Using the line with "Page size: 2001x1125." as your starting point, transcribe it and each line beneath it word for word until the records run out, without pictures.

__PROVIDED ENTRIES__
--

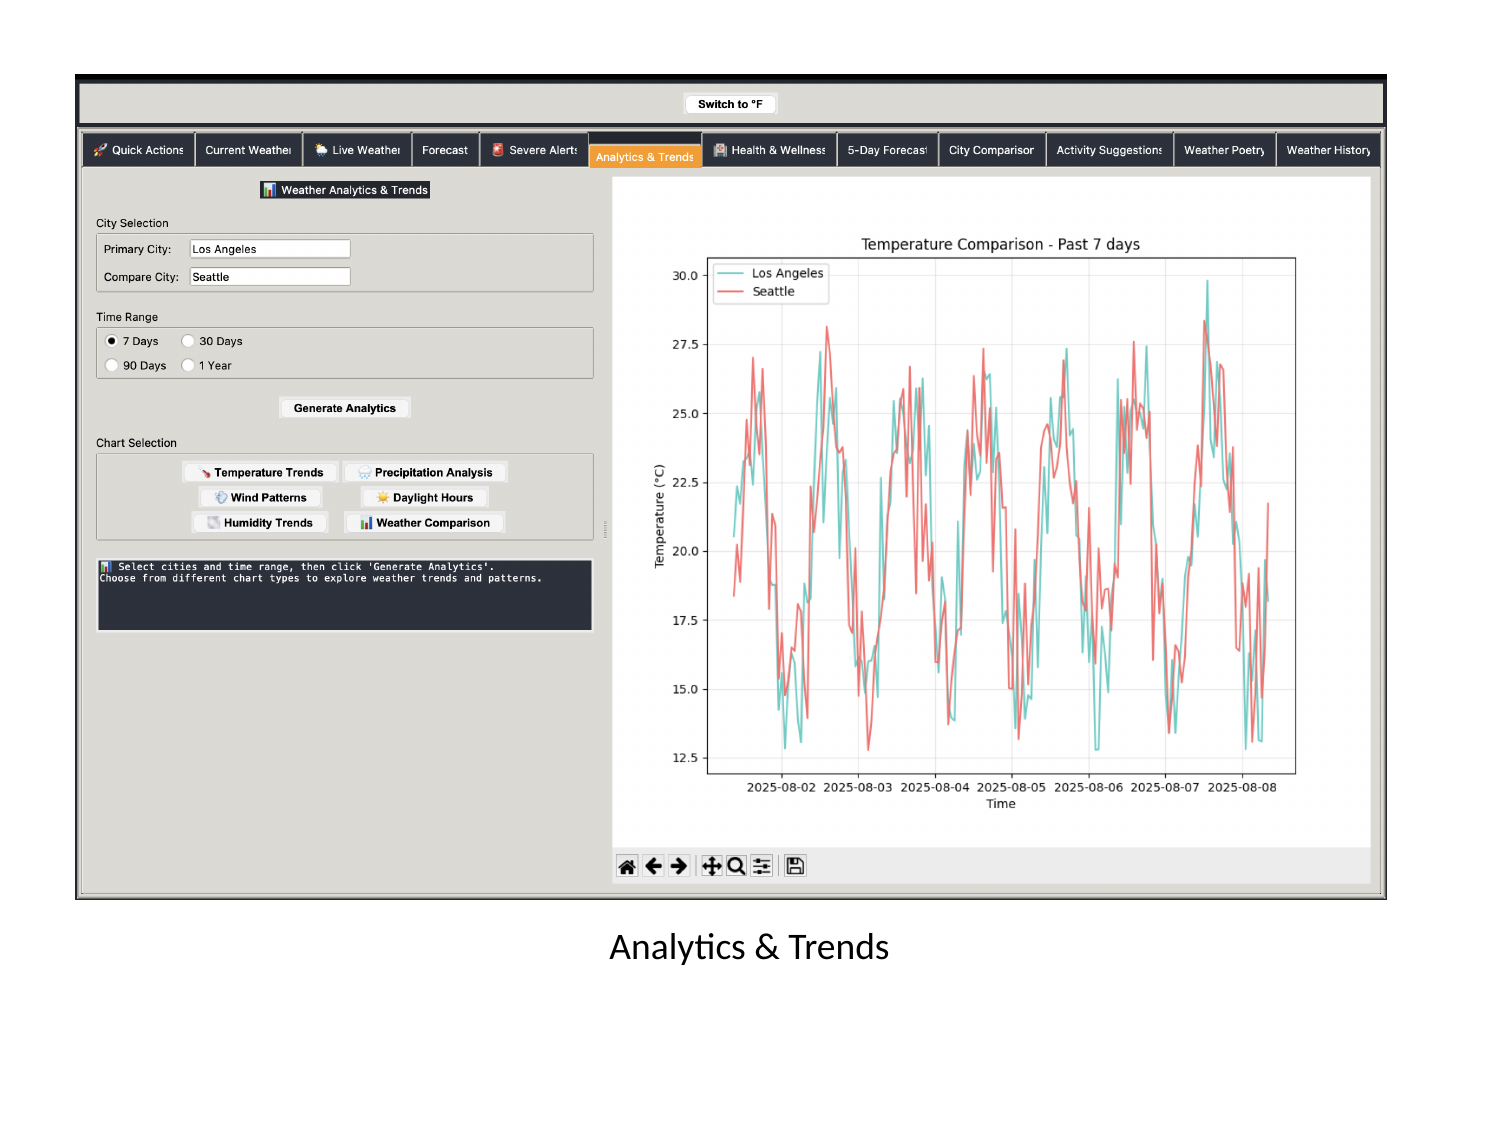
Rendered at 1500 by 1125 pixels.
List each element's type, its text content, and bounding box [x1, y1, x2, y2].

text_box Analytics & Trends [594, 914, 906, 975]
picture [74, 74, 1387, 901]
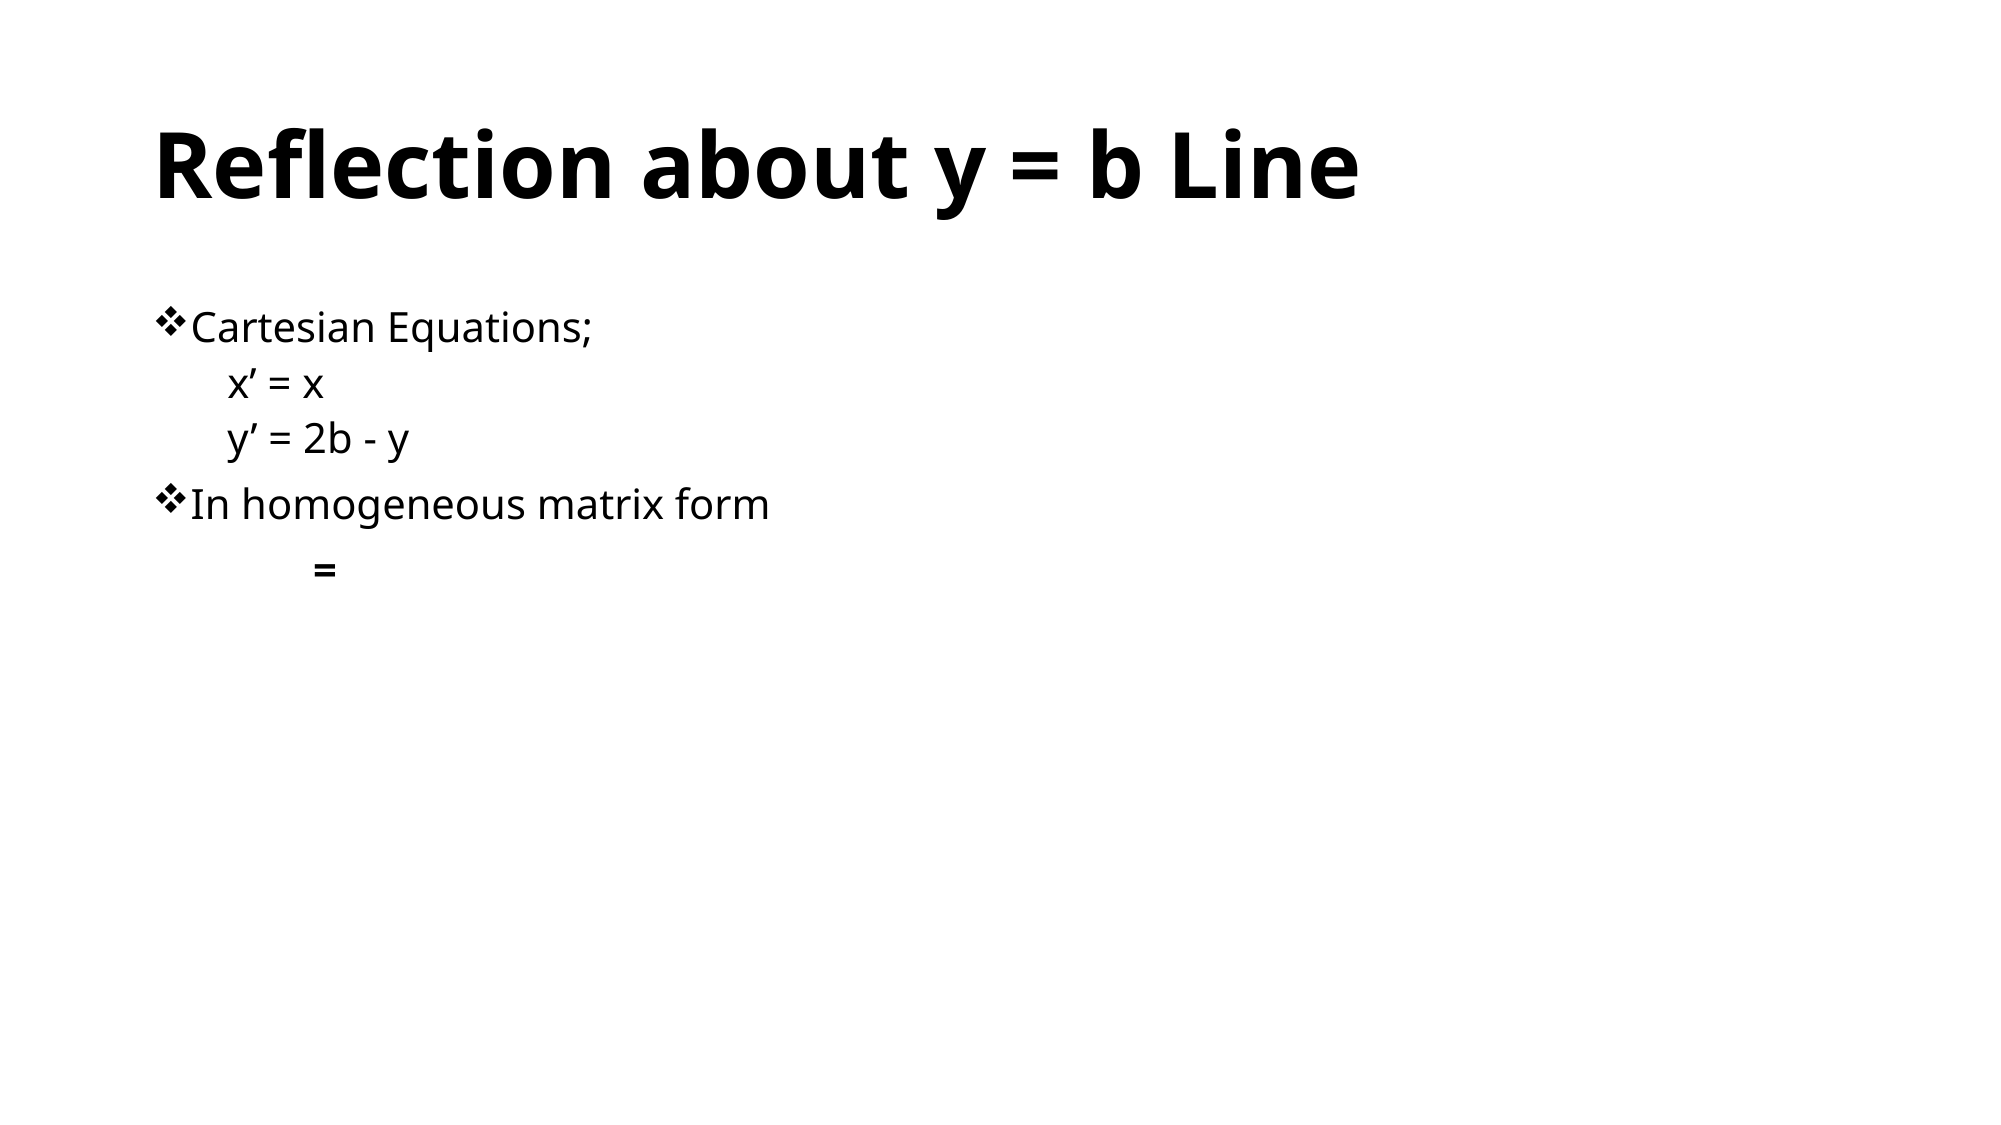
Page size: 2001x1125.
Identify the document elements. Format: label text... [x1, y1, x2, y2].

title Reflection about y = b Line [137, 59, 1863, 278]
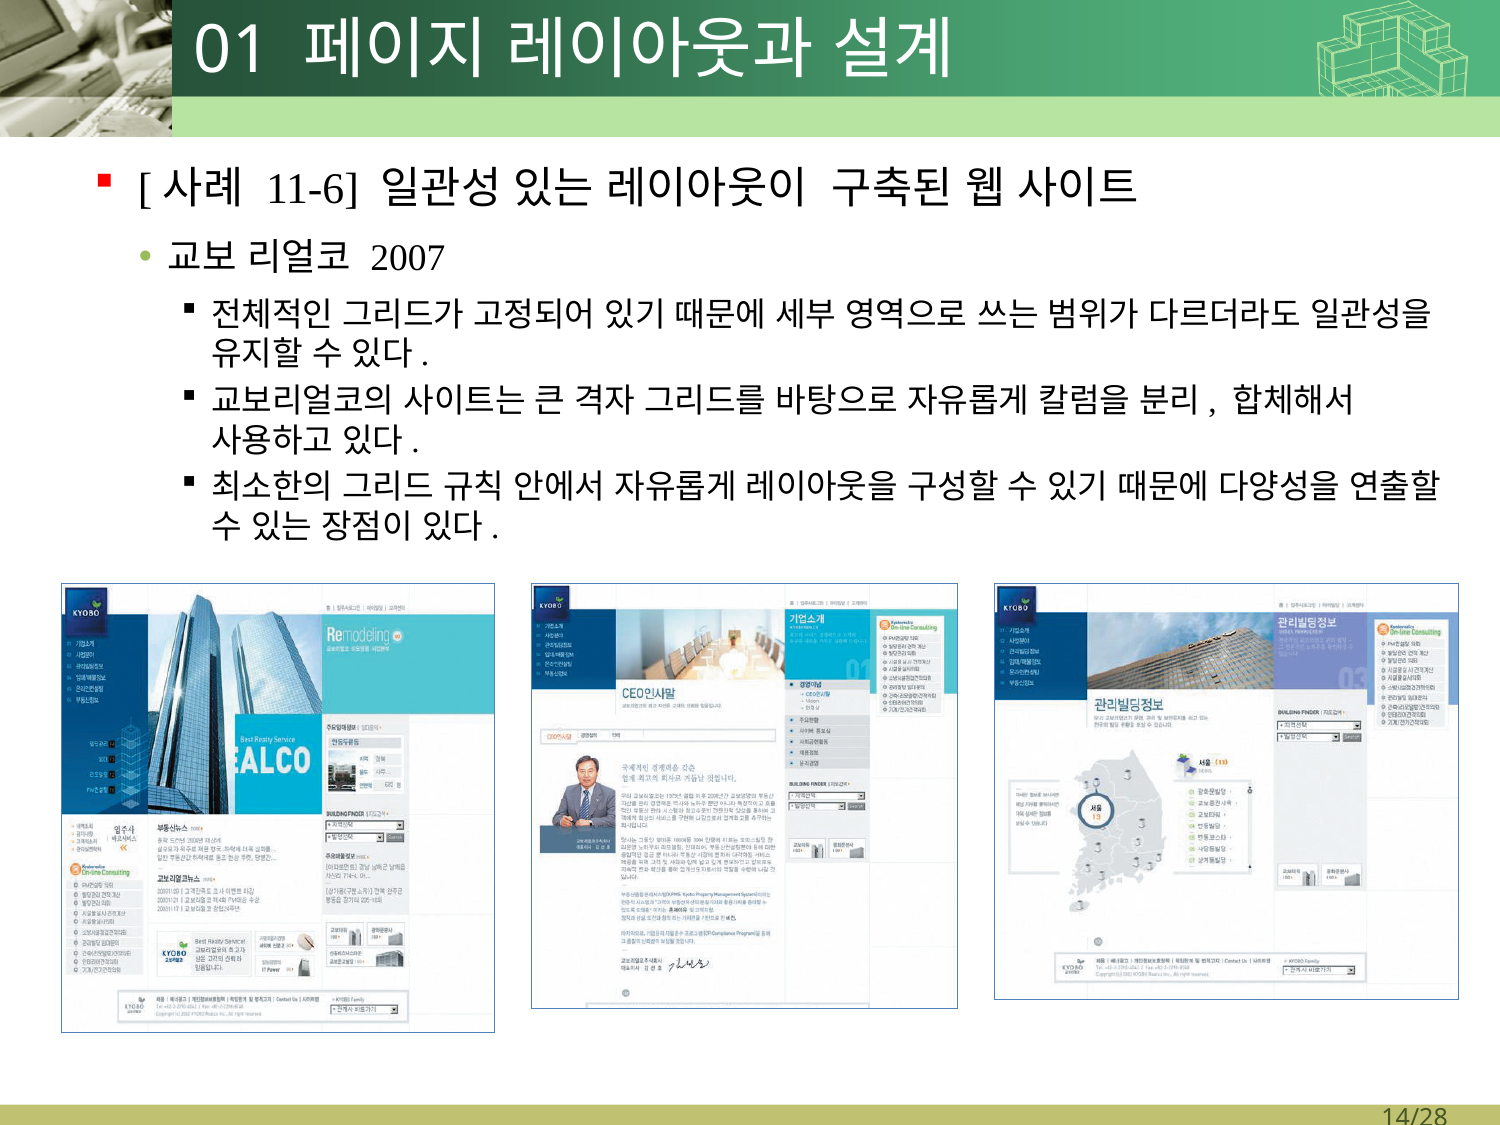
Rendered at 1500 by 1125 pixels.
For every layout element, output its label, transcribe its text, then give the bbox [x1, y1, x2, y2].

list [사례 11-6] 일관성 있는 레이아웃이 구축된 웹 사이트 교보 리얼코 2007 전체적인 그리드가 고정되어 있기 때문에 세부 영역으로 쓰는 범위가 다르더라도 일관성을 유지할 수 있다. 교보리얼코의 사이트는 큰 격자 그리드를 바탕으로 자유롭게 칼럼을 분리, 합체해서 사용하고 있다. 최소한의 그리드 규칙 안에서 자유롭게 레이아웃을 구성할 수 있기 때문에 다양성을 연출할 수 있는 장점이 있다. [35, 152, 1465, 1079]
picture [994, 582, 1459, 1000]
picture [61, 582, 495, 1034]
picture [0, 0, 1500, 151]
picture [531, 582, 958, 1010]
title 01 페이지 레이아웃과 설계 [178, 9, 1339, 82]
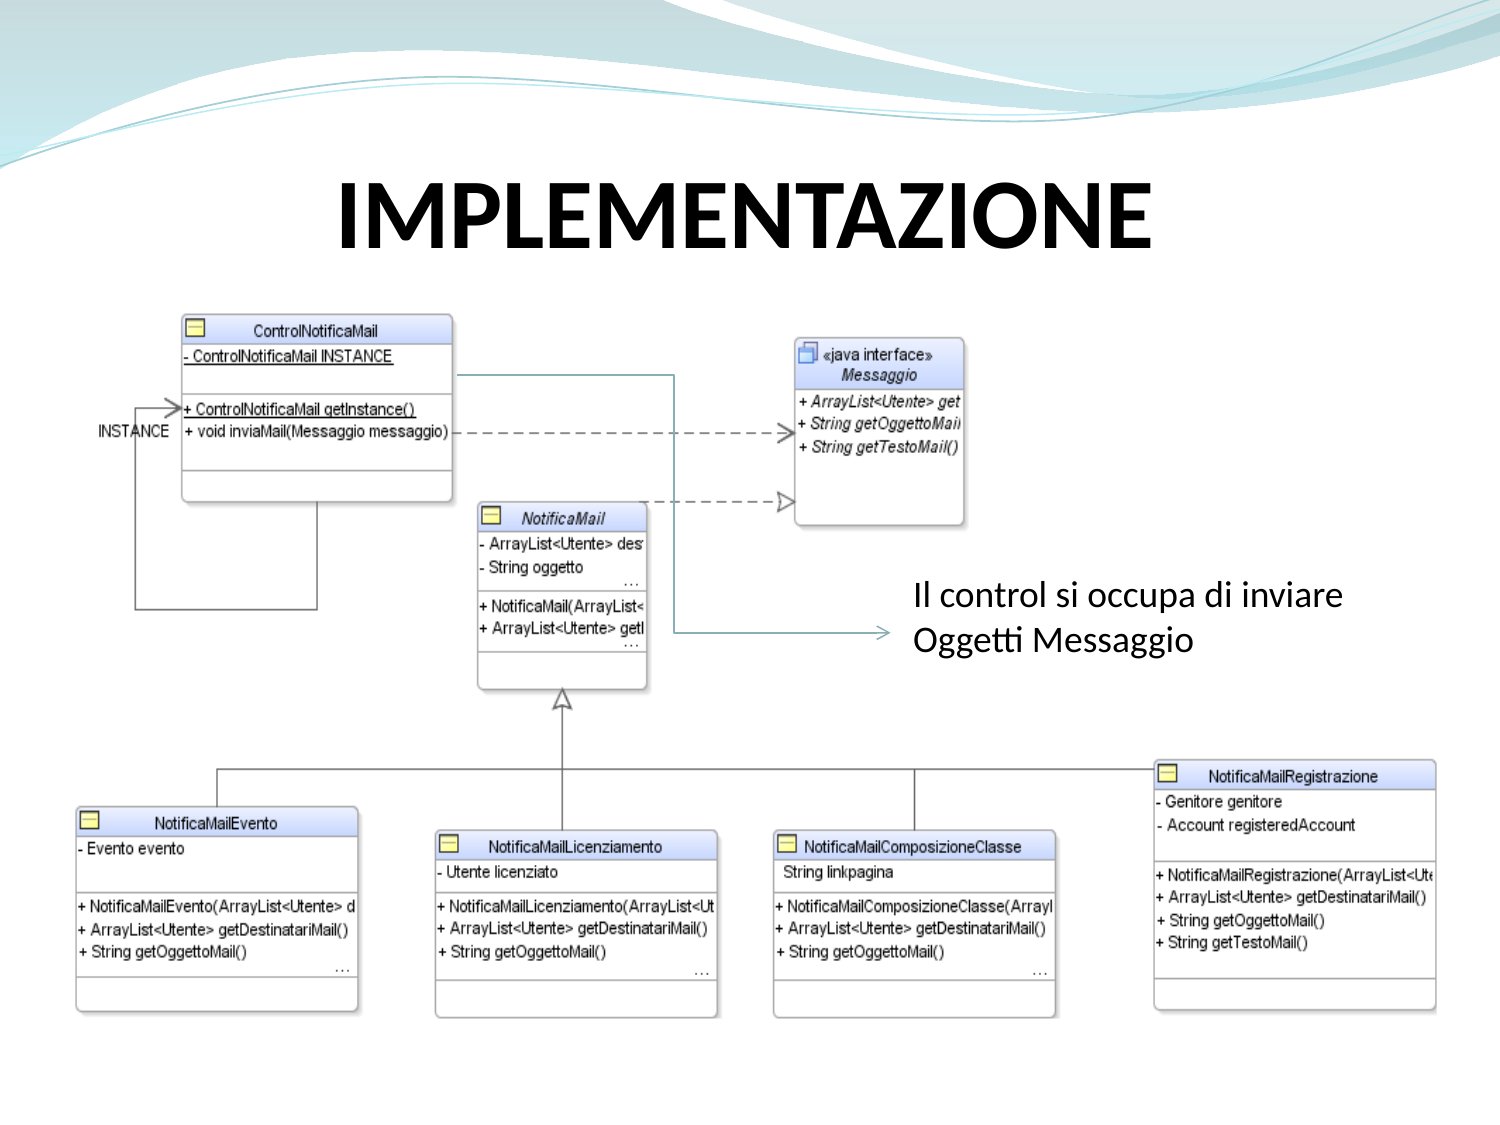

--

__FINAL ANSWER__
Page size: 2001x1125.
Identify the document elements. Format: label text... [x1, y1, x2, y2].

title Reflection about y = b Line [137, 59, 1863, 278]
Rendered at 1500 by 1125 pixels.
For every layout element, output its label, transcribe its text, then give the bbox [x1, y1, x2, y2].

list [사례 11-6] 일관성 있는 레이아웃이 구축된 웹 사이트 교보 리얼코 2007 전체적인 그리드가 고정되어 있기 때문에 세부 영역으로 쓰는 범위가 다르더라도 일관성을 유지할 수 있다. 교보리얼코의 사이트는 큰 격자 그리드를 바탕으로 자유롭게 칼럼을 분리, 합체해서 사용하고 있다. 최소한의 그리드 규칙 안에서 자유롭게 레이아웃을 구성할 수 있기 때문에 다양성을 연출할 수 있는 장점이 있다. [35, 152, 1465, 1079]
picture [994, 582, 1459, 1000]
picture [61, 582, 495, 1034]
picture [0, 0, 1500, 151]
picture [531, 582, 958, 1010]
title 01 페이지 레이아웃과 설계 [178, 9, 1339, 82]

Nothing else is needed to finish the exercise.